Minnow, which makes IoT-connected cubbies for lunch deliveries in office buildings, is swapping one Portland for another as it officially launches its business.
Though the company began in Portland, Maine back in October of 2017, when it came time to go live, Minnow picked Portland, Oregon as its launch city, where it has installed its pods in seven different locations. The company has also moved its headquarters from Maine to Seattle, where it believes it will have access to more talent and capital.
As my colleague Mike Wolf wrote previously (when the company went by the name Kadabra), Minnow essentially makes an Amazon locker for food. You could also think of it as an Eatsa/Brightloom service, but for offices. Minnow installs their pods, which house 20 different cubbies, in office buildings. Office workers use either SMS or the mobile web to pre-order their lunch from a rotating menu of local restaurants. Once the restaurant completes the orders, Minnow then delivers all the orders at once at a designated time, putting each order in its own cubby. To collect their lunch, the recipient just goes to the Minnow pod, clicks in a special mobile link and the cubby housing their food is opened.
There are actually a few benefits to this office cubby approach. For the restaurant, it consolidates a bunch of orders first thing in the morning, so they start the day with some revenue and can more easily manage fulfillment since all the orders are being picked up at the same time.
For the building locations, it serves as a tech-forward amenity to attract tenants, and it can help reduce the number of delivery people coming in and out of the building. Instead of ten different delivery people for ten different lunch orders at ten different times in the morning, there is just the one drop off.

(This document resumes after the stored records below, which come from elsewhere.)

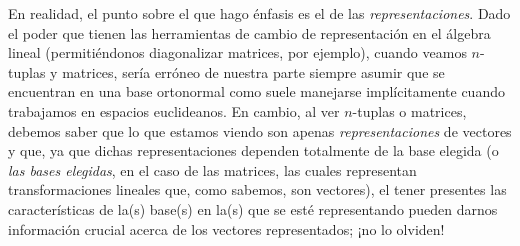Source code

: \documentclass[notasLineal]{subfiles}
\begin{document}
\begin{tcolorbox}
\vspace{3mm}
\hspace{2.5mm} En realidad, el punto sobre el que hago énfasis es el de las \emph{representaciones}. Dado el poder que tienen las herramientas de cambio de representación en el álgebra lineal (permitiéndonos diagonalizar matrices, por ejemplo), cuando veamos $n$-tuplas y matrices, sería erróneo de nuestra parte siempre asumir que se encuentran en una base ortonormal \textemdash como suele manejarse implícitamente cuando trabajamos en espacios euclideanos. En cambio, al ver $n$-tuplas o matrices, debemos saber que lo que estamos viendo son apenas \emph{representaciones} de vectores y que, ya que dichas representaciones dependen totalmente de la base elegida (o \emph{las bases elegidas}, en el caso de las matrices, las cuales representan transformaciones lineales que, como sabemos, son vectores), el tener presentes las características de la(s) base(s) en la(s) que se esté representando pueden darnos información crucial acerca de los vectores representados; ¡no lo olviden!
\end{tcolorbox}
\end{document}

For office workers, this type of asynchronous approach means that they don’t have to wait around for a lunch delivery person, or have that delivery person arrive during an important meeting. Lunch is delivered at a set time and waits in the cubby until pickup. Additionally, the delivery fee for Minnow is just $1 and there’s no tipping or extra service fees that often come with other third-party delivery services, so it can be a more economical way to get your meal delivered.
There are limitations to Minnow, however, especially as it gets started. It offers a rotating menu featuring just one restaurant a day per location, so there isn’t a ton of variety. And you have to lock in your lunch order early on in day, so there isn’t a lot of wiggle room if plans change. Also, with just 20 cubbies available (for now), the service can sell out in busy offices with lots of people, and those cubbies aren’t temperature controlled, so your hot stuff can get cold if you don’t grab it in time.
But as noted, Minnow is just starting out and will be ironing out some of these bumps as it grows. The company has raised more than one million dollars in seed funding, and has three revenue streams: it collects an amenity fee from the office building, it takes a cut of the sales it gathers for the restaurants, and it gets that delivery fee.
Minnow’s approach is similar to the Outpost delivery system Sweetgreen put in place a couple years back. Though the advantage to having a Minnow system is the ability to order from more than just Sweetgreen.
And like Byte Technology, Minnow is staking its territory in the middle ground of office lunches. It’s a meal solution for offices that can’t afford full-on catering or an on-site chef, but still want to provide an easier way for workers to eat on-site. It would be great if Minnow could work with offices to enable meal subsidies to provide an extra perk and incentive to workers (Minnow says this feature is on its roadmap).
If Minnow takes off, it’s next step will be raising more money so it can grow beyond PDX, PDQ.